## Trecho
A posse passou a ter uma análise mais acurada a partir da teoria subjetiva, de Friedrich Carl von Savigny, que tentou, na obra Tratado da Posse, de 1803, reconstruir as noções atinentes ao instituto, trazidas do direito romano. Para ele, a posse resulta da junção de um elemento material, corpus; a um elemento intelectual, animus. Para a posse, era necessário o poder de fato sobre a coisa (apreensão) junto à vontade de tê-la como própria.513 O acento no animus domini como necessária à posse é que deu à teoria a alcunha de subjetivista.514

A teoria subjetivista sofreu crítica principalmente de Rudolf vonIhering, em meados do século XIX. O estudioso ressaltou que é comum a confusão entre propriedade e posse, já que os institutos, em geral, estão concentrados nas mãos de uma mesma pessoa. Na sua visão, a posse é poder de fato sobre a coisa, enquanto a propriedade é poder de direito. O poder de fato pode ser vislumbrado nos casos de subtração do bem, contra a vontade do proprietário, onde se manifesta sua posse injusta. Mas a posse também pode ser por direito, onde ocorre a posse justa. O exemplo do locatário pode ser mais uma vez trazido para ilustrar esta última forma de posse. Ihering combate a posse como corpus e animus. Ele entende que o animus domini não lhe é necessário, já que posso ter posse sem exercê-la como se fosse o dono.

## Instrução de trabalho
Reproduza integralmente, sem qualquer alteração, o trecho sobre as teorias da posse.

[Registros contidos em um conjunto de dados]

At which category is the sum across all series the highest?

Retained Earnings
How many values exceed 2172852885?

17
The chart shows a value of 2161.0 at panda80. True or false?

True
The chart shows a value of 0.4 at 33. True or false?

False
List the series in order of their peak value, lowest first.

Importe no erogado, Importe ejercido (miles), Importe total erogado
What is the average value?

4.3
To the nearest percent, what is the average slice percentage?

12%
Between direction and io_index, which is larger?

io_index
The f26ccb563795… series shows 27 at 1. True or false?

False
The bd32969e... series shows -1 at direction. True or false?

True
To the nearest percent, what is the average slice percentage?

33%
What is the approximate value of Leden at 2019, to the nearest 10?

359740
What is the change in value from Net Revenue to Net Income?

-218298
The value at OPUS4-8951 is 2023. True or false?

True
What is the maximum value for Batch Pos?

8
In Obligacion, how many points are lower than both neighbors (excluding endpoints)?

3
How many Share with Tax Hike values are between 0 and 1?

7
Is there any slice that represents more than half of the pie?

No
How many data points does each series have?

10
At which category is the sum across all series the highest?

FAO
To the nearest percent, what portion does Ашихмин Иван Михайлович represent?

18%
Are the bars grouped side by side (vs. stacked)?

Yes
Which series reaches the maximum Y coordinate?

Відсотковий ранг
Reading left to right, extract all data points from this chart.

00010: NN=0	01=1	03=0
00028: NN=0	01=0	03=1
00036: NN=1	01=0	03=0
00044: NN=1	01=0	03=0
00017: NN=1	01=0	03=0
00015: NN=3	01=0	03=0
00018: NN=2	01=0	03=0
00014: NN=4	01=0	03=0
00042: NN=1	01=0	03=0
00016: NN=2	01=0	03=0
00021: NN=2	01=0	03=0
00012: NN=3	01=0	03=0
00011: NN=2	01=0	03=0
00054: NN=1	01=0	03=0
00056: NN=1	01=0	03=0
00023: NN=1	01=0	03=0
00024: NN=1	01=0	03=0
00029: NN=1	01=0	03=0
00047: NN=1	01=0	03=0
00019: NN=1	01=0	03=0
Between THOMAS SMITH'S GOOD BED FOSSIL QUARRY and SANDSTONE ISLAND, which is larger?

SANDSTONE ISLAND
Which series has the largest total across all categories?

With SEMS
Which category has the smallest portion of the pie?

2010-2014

## Sua solução
A posse passou a ter uma análise mais acurada a partir da teoria subjetiva, de Friedrich Carl von Savigny, que tentou, na obra Tratado da Posse, de 1803, reconstruir as noções atinentes ao instituto, trazidas do direito romano. Para ele, a posse resulta da junção de um elemento material, corpus; a um elemento intelectual, animus. Para a posse, era necessário o poder de fato sobre a coisa (apreensão) junto à vontade de tê-la como própria.513 O acento no animus domini como necessária à posse é que deu à teoria a alcunha de subjetivista.514

A teoria subjetivista sofreu crítica principalmente de Rudolf vonIhering, em meados do século XIX. O estudioso ressaltou que é comum a confusão entre propriedade e posse, já que os institutos, em geral, estão concentrados nas mãos de uma mesma pessoa. Na sua visão, a posse é poder de fato sobre a coisa, enquanto a propriedade é poder de direito. O poder de fato pode ser vislumbrado nos casos de subtração do bem, contra a vontade do proprietário, onde se manifesta sua posse injusta. Mas a posse também pode ser por direito, onde ocorre a posse justa. O exemplo do locatário pode ser mais uma vez trazido para ilustrar esta última forma de posse. Ihering combate a posse como corpus e animus. Ele entende que o animus domini não lhe é necessário, já que posso ter posse sem exercê-la como se fosse o dono.